SOURCE MATERIAL:
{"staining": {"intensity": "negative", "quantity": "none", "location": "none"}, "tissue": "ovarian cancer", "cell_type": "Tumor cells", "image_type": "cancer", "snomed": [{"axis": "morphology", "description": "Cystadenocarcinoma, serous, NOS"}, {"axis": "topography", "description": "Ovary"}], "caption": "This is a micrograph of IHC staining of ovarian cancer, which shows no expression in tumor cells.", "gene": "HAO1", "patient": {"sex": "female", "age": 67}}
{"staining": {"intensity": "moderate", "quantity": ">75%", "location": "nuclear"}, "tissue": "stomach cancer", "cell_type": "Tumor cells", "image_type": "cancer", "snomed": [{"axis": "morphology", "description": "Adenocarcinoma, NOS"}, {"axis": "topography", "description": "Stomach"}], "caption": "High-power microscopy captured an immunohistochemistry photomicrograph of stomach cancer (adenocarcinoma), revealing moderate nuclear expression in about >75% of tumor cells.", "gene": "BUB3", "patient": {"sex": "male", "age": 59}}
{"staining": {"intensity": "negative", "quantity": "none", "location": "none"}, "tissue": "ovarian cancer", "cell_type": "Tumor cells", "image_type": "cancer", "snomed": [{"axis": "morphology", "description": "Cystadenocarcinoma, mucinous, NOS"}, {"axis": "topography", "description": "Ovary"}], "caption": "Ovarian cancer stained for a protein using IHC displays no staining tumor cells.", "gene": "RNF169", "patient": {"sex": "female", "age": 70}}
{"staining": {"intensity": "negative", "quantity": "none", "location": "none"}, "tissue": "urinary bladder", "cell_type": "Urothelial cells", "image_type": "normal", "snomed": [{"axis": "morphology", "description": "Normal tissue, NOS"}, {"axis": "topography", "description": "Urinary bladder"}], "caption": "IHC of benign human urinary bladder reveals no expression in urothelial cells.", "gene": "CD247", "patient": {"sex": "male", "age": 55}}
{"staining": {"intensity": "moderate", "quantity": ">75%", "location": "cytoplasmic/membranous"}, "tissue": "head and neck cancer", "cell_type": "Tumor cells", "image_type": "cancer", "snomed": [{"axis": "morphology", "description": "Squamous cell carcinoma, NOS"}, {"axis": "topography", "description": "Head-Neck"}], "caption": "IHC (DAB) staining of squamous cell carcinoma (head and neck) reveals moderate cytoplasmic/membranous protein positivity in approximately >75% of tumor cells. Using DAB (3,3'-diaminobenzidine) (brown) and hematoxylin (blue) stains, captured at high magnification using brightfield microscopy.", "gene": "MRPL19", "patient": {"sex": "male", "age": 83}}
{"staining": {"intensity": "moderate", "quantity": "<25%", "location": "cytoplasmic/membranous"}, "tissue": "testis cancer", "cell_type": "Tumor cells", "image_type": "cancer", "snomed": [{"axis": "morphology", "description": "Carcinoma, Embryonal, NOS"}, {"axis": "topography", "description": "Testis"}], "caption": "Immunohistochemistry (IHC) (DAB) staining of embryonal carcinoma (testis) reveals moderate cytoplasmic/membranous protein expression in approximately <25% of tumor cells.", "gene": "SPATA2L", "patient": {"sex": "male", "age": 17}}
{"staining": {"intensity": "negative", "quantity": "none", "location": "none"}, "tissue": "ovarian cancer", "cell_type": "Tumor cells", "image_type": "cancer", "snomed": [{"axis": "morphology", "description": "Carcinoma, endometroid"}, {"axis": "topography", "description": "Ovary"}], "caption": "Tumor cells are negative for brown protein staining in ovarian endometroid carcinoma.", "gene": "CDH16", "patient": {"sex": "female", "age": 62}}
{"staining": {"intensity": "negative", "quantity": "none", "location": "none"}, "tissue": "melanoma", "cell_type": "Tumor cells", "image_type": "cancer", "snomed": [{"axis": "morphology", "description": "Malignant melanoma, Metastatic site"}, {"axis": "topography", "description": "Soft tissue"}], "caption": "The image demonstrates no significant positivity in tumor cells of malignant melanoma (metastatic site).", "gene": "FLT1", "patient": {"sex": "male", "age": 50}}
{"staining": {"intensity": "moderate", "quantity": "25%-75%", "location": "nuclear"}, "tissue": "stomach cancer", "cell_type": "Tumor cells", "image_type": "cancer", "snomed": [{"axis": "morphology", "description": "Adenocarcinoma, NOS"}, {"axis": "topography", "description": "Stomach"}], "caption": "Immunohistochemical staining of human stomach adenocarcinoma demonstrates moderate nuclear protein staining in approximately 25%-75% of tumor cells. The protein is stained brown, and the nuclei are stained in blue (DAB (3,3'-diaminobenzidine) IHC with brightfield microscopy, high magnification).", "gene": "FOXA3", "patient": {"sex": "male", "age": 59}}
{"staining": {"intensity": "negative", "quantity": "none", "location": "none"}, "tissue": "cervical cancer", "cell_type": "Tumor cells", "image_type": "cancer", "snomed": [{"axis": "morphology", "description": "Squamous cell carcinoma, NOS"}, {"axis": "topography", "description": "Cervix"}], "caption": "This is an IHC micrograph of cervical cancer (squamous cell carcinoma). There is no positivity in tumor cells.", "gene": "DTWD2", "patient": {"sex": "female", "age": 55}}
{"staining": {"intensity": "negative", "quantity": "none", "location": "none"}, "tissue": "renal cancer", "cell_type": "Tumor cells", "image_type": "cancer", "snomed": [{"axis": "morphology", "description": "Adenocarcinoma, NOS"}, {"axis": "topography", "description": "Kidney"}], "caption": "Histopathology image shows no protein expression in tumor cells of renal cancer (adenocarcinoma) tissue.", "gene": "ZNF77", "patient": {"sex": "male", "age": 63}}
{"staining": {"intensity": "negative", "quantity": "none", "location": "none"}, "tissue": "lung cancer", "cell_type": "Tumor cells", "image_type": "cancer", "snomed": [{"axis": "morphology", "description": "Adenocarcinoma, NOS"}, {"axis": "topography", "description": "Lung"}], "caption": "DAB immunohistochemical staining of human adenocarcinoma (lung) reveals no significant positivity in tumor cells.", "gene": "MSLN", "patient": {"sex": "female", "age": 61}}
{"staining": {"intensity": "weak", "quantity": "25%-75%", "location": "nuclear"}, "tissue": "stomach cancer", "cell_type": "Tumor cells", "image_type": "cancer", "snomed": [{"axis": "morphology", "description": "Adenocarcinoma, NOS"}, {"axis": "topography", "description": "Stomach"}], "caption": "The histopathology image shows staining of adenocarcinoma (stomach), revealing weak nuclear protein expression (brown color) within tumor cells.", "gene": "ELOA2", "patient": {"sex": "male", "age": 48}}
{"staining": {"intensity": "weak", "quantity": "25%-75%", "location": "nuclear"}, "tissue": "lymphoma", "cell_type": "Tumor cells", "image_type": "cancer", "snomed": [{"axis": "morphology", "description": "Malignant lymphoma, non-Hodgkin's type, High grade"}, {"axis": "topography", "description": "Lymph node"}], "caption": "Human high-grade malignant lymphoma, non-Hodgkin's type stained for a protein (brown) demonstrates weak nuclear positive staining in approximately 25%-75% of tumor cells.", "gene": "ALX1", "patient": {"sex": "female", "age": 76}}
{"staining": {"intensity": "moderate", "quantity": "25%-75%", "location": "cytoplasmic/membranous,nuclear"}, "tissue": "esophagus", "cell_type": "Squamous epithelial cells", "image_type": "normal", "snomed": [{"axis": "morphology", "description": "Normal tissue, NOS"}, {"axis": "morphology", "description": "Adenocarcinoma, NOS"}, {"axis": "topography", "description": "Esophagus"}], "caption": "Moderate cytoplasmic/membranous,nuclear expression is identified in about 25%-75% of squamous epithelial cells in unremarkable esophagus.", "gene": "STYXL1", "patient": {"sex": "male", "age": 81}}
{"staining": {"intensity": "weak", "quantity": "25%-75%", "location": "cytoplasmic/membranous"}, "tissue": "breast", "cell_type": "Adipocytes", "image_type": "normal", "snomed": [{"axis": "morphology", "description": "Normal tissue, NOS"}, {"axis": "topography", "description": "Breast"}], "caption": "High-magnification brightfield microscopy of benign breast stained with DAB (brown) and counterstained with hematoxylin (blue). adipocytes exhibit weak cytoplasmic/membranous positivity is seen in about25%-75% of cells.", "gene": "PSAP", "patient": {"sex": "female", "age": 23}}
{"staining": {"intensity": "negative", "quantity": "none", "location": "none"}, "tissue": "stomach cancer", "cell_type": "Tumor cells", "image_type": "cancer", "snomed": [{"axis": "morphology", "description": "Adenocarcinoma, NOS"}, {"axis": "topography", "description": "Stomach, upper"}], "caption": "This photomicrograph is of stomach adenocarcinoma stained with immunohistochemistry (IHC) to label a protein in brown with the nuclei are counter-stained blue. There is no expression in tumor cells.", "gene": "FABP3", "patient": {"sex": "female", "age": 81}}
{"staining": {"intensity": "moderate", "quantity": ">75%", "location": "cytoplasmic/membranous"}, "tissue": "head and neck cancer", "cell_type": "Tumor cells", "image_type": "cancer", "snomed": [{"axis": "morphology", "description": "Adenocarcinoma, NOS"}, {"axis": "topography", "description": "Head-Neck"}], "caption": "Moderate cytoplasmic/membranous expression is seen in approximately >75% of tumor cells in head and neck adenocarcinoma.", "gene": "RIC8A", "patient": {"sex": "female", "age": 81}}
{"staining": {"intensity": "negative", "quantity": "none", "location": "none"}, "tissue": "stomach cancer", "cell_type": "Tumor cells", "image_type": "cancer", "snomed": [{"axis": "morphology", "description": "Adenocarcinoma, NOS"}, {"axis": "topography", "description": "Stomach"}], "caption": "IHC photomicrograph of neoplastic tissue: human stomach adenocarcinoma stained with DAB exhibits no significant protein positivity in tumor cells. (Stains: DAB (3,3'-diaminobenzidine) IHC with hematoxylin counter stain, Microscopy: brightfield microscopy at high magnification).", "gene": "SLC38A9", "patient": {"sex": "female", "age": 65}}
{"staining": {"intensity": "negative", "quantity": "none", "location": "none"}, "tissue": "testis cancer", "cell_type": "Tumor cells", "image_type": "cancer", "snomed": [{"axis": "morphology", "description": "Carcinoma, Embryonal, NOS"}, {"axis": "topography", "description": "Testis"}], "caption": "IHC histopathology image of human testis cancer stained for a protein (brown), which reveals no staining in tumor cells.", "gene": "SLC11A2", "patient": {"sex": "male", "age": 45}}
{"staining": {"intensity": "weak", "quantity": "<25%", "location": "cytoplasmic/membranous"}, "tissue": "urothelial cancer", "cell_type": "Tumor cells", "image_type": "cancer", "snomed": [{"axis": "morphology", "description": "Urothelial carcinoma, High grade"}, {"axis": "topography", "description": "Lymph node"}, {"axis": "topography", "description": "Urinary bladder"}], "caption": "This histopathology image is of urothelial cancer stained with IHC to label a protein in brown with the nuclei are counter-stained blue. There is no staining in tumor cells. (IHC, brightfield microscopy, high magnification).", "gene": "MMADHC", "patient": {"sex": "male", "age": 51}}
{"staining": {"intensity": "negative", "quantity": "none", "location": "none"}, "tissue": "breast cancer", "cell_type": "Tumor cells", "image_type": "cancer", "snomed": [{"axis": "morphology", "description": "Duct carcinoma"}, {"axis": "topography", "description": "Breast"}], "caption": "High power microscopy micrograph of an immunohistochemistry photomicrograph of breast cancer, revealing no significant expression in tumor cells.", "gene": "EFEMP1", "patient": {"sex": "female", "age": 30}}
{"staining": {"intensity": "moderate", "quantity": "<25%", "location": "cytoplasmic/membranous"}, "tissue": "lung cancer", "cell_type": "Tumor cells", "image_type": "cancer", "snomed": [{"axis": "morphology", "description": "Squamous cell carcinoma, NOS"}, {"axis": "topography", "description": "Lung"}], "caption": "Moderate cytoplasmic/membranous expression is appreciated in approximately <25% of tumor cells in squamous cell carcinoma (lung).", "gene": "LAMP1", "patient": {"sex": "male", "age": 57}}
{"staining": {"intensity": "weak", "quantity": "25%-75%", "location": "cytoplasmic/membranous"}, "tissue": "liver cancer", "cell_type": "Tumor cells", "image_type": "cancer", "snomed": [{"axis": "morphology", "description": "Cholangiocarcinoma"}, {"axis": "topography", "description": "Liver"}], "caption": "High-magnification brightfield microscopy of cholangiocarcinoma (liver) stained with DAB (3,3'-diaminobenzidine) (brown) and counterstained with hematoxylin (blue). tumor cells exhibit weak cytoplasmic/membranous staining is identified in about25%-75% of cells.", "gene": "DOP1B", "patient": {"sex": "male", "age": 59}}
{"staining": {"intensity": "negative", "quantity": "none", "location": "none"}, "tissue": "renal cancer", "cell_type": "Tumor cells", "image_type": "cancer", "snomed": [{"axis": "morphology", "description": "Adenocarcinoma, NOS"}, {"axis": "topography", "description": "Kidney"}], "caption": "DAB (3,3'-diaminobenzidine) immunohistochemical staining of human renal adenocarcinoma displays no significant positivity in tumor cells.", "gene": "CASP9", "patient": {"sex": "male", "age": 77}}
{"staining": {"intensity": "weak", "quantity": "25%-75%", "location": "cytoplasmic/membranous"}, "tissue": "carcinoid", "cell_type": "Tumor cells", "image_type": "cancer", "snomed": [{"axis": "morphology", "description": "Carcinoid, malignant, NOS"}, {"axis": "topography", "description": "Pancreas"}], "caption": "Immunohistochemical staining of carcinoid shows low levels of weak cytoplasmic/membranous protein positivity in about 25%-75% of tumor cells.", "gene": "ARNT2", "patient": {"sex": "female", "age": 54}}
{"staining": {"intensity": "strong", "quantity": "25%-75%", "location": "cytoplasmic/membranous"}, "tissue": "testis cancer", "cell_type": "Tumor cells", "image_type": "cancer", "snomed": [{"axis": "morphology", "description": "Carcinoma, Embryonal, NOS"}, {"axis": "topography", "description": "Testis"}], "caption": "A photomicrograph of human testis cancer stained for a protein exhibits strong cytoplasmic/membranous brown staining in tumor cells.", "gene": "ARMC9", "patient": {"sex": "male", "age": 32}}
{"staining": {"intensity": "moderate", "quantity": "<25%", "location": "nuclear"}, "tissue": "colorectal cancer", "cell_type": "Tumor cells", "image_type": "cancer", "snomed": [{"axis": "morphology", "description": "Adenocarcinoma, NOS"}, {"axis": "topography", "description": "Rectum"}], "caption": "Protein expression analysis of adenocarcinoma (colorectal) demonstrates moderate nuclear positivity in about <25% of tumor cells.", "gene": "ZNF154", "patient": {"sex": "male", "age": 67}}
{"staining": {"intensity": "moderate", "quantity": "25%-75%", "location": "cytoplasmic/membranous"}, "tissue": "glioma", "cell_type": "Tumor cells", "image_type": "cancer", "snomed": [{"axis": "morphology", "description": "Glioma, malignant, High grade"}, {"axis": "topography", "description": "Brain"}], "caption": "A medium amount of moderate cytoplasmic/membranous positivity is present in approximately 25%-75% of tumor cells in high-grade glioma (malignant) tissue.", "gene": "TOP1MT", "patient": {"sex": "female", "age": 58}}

TASK ITEM: The task calls for all lines in the entries that hold "Breast".

SOLVED PROBLEM:
{"staining": {"intensity": "weak", "quantity": "25%-75%", "location": "cytoplasmic/membranous"}, "tissue": "breast", "cell_type": "Adipocytes", "image_type": "normal", "snomed": [{"axis": "morphology", "description": "Normal tissue, NOS"}, {"axis": "topography", "description": "Breast"}], "caption": "High-magnification brightfield microscopy of benign breast stained with DAB (brown) and counterstained with hematoxylin (blue). adipocytes exhibit weak cytoplasmic/membranous positivity is seen in about25%-75% of cells.", "gene": "PSAP", "patient": {"sex": "female", "age": 23}}
{"staining": {"intensity": "negative", "quantity": "none", "location": "none"}, "tissue": "breast cancer", "cell_type": "Tumor cells", "image_type": "cancer", "snomed": [{"axis": "morphology", "description": "Duct carcinoma"}, {"axis": "topography", "description": "Breast"}], "caption": "High power microscopy micrograph of an immunohistochemistry photomicrograph of breast cancer, revealing no significant expression in tumor cells.", "gene": "EFEMP1", "patient": {"sex": "female", "age": 30}}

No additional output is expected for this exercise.